A start-up looking to find better ways to mass-produce lumber for construction has swapped trees for grass. It turns out that with sophisticated laminating and moulding machines, the fibres of certain grass species can be just as strong as wood, but lighter.

Entrepreneur Josh Dorfman founded Plantd with two former SpaceX engineers. Their flagship product is a seemingly-regular pressed wood panel for home-building, but one that’s made from a fast-growing species of grass which nevertheless can absorb 30 tons of carbon dioxide via photosynthesis throughout its lifetime.

Capable of being harvested three times in a season, rather than once in 20 years as is the case with wood from pine trees, the potential is there to drastically lower the cost of timber for home-building, and increase the carbon-capture potential of the timber industry.

“We see the greatest opportunity to lock away the most carbon when we make a superior product than what exists today,” Dorfman says “And do it in a way where the end customer can still build exactly the same way.”

Fibres in grass and wood are chemically similar. The cellulose from grass is fed into shredding machines before being pressed into any size panels.

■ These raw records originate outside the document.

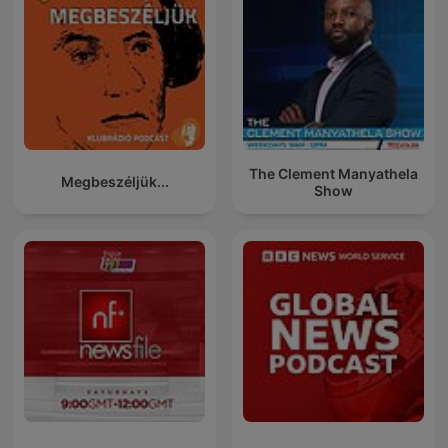
The Clement Manyathela
Megbeszéljük...
Show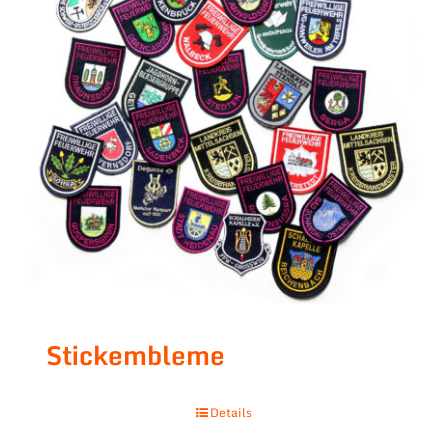
Stickembleme
Details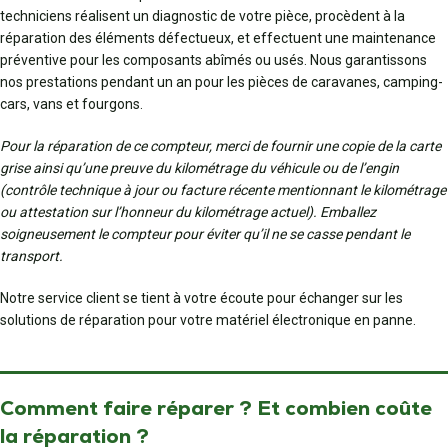
techniciens réalisent un diagnostic de votre pièce, procèdent à la
réparation des éléments défectueux, et effectuent une maintenance
préventive pour les composants abîmés ou usés. Nous garantissons
nos prestations pendant un an pour les pièces de caravanes, camping-
cars, vans et fourgons.
Pour la réparation de ce compteur, merci de fournir une copie de la carte
grise ainsi qu’une preuve du kilométrage du véhicule ou de l’engin
(contrôle technique à jour ou facture récente mentionnant le kilométrage
ou attestation sur l’honneur du kilométrage actuel). Emballez
soigneusement le compteur pour éviter qu’il ne se casse pendant le
transport.
Notre service client se tient à votre écoute pour échanger sur les
solutions de réparation pour votre matériel électronique en panne.
Comment faire réparer ? Et combien coûte
la réparation ?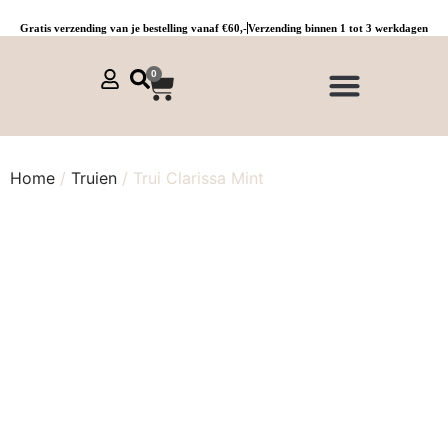
Gratis verzending van je bestelling vanaf €60,-
Verzending binnen 1 tot 3 werkdagen
0
NIEUWE COLLECTIE 🌞
Jurken, tunieken & kaftans
Jogpants maat 1 t/m 3
Combinaties, sets & comfypakken
Home
/
Truien
/ Trui Clarissa Mint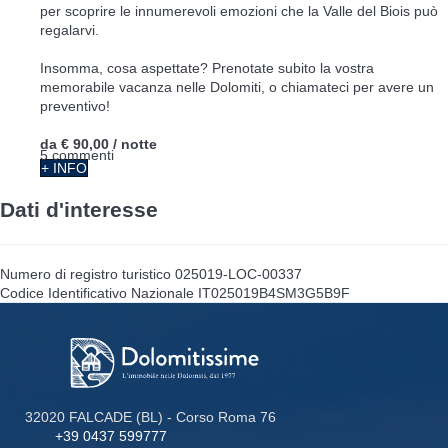
per scoprire le innumerevoli emozioni che la Valle del Biois può
regalarvi.
Insomma, cosa aspettate? Prenotate subito la vostra
memorabile vacanza nelle Dolomiti, o chiamateci per avere un
preventivo!
da
€ 90,00
/ notte
5 commenti
+ INFO
Dati d'interesse
Numero di registro turistico
025019-LOC-00337
Codice Identificativo Nazionale
IT025019B4SM3G5B9F
32020 FALCADE (BL) - Corso Roma 76
+39 0437 599777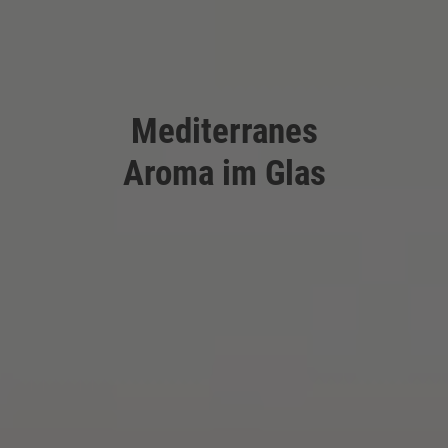
Mediterranes
Aroma im Glas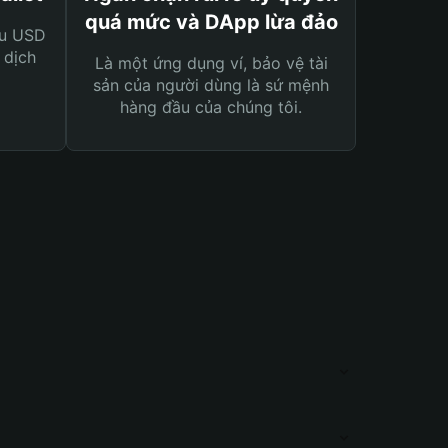
quá mức và DApp lừa đảo
ệu USD
 dịch
Là một ứng dụng ví, bảo vệ tài
sản của người dùng là sứ mệnh
hàng đầu của chúng tôi.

When counting for the carbon stored in the plant fibre, the manufacturing procedure is carbon-negative, meaning it stores in the product more carbon than it takes to produce the electricity needed to run the machines.

Dorfman says there are plenty of under-utilised farm acres that could be growing this proprietory grass species, which can grow 30-feet in a single year. “These grass panels could be a seriously useful innovation to drive the cost of housing down.”